1. We have no covenant with the law. The law has examined Christ and found Him perfect and holy. It has nothing more to say against Christ and, as we are in Him, no more to say against us. We now live under a covenant of grace.

2. We have no commitment to the law. Our commitment is to Christ, who obeyed the law for us.

3. We do nothing by constraint of the law. 'The love of Christ constraineth us.'

4. We fear no curse from the law. 'Christ hath redeemed us from the curse of the law, being made a curse for us. For it is written, Cursed is everyone that hangeth on a tree.' 'There is therefore now no condemnation to them which are in Christ Jesus.'

Free from the whole law

Despite the strength of Paul's arguments-could his language have been more emphatic?-some try to mitigate the force of his teachings by finding different parts to the law, separating them out and applying different criteria to them.

There are certainly different definitions applied to the law in scriptural usage. For example, frequently the word 'law' is used in the Old Testament, particularly in the Psalms, to refer to the whole Word of God, the whole revelation of God and His will in Holy Scripture. Sometimes the word 'law' is used to refer to the ceremonial and dietary law, and sometimes to the civil law given to the nation of Israel. Also, the word 'law' is often used to refer specifically to the ten commandments as recorded in Exodus 20. It is this last definition that preachers and theologians usually have in mind when they use the word 'law' with reference to the law of God.

In an attempt to distinguish between these three 'parts' of the law, the descriptions 'ceremonial law', 'judicial law' and 'moral law' are usually employed. The ten commandments are commonly referred to as 'the moral law'. However, you will search the Word of God in vain to find a separation between the ten commandments and the 'other' laws given by God, in the hand of Moses, to the children of Israel.

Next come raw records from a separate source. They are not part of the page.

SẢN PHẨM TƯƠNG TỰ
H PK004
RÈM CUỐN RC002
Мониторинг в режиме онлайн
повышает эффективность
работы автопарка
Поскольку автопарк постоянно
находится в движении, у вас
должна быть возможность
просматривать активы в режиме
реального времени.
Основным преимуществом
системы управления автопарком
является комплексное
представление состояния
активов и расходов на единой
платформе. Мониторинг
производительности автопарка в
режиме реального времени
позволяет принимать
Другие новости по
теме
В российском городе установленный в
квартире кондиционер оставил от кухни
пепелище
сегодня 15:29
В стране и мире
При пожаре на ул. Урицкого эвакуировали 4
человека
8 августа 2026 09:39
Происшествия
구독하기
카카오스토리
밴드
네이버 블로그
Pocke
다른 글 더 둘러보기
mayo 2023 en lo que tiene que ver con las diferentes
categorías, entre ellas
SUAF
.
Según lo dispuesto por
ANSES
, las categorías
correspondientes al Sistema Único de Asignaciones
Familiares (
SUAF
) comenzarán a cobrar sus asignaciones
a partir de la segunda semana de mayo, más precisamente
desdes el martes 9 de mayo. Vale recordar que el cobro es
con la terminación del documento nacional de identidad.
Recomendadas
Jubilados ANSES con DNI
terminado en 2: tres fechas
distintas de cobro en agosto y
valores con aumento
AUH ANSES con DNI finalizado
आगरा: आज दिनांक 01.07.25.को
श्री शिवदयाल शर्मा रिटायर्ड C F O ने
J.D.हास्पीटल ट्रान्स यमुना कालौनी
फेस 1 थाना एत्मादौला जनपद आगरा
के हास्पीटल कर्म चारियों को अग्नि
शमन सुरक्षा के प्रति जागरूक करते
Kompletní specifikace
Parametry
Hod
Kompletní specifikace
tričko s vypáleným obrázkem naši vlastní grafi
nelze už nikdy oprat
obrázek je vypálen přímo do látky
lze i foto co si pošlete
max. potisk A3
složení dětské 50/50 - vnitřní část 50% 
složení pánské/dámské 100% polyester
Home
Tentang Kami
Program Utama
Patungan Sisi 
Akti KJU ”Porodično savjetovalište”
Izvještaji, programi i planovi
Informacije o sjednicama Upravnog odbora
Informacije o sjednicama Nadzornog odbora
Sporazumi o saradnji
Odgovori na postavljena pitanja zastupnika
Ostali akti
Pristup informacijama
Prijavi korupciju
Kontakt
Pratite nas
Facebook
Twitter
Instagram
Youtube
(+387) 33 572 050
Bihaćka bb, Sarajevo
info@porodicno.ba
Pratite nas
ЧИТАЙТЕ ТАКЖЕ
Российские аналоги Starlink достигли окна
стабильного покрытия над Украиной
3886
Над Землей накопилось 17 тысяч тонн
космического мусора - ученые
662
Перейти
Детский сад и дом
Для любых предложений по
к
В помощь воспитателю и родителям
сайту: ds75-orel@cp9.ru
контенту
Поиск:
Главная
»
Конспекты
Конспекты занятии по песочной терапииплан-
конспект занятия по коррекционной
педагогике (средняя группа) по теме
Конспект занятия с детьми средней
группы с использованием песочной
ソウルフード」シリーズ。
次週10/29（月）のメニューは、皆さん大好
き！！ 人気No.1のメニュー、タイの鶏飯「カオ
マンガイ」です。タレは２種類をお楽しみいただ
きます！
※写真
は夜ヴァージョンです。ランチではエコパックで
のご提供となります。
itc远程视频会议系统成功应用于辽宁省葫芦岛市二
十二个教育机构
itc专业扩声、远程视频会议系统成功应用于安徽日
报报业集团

When the scriptures declare that believers in Christ are free from the law and that Christ is the end of the law, the declaration is that we are free from all the Mosaic law (ceremonial, judicial, civil, dietary, economic, and moral) by which the nation of Israel was governed in the Old Testament.

Those who try to separate the moral law, that is, the ten commandments, from the rest of the law of God given to Israel tell us that the believer is free from the dietary laws, circumcision laws, sacrificial laws, etc., but he is still under the moral law. However, when Paul told the Galatians that such doctrine is no better than witchcraft (Galatians 3:1), and affirmed our total freedom from the law, he quoted a passage from Deuteronomy which specifically refers to the ten commandments (Galatians 3:10; Deuteronomy 27:14-26).

The cost of Christian liberty

Those of us who do not regard the 'law' as our 'rule of life' will likely be charged with all manner of things; much as the Pharisees denounced Christ. Men may accuse us of being antinomians or promoters of licentiousness. They may censor us, and warn others to avoid contact with us, as though our liberty in Christ were some kind of spiritual leprosy. But we are free and we will not again be entangled with the yoke of bondage. We will not attempt to reach the throne of God by climbing Mount Sinai. We will simply trust the grace of God streaming to us from the wounds of our crucified Saviour, finding all our righteousness and all our redemption in that One who died for our sins at Mount Calvary.

As for those who seek God's favour by their works and obedience to the law, let them be warned-'Christ is become of no effect unto you, whosoever of you are justified by the law; ye are fallen from grace.' Show me a man who trusts his own righteousness, obedience, devotion, feelings, or anything else of his own, and I will show you a man to whom the blood and righteousness of Christ is worthless.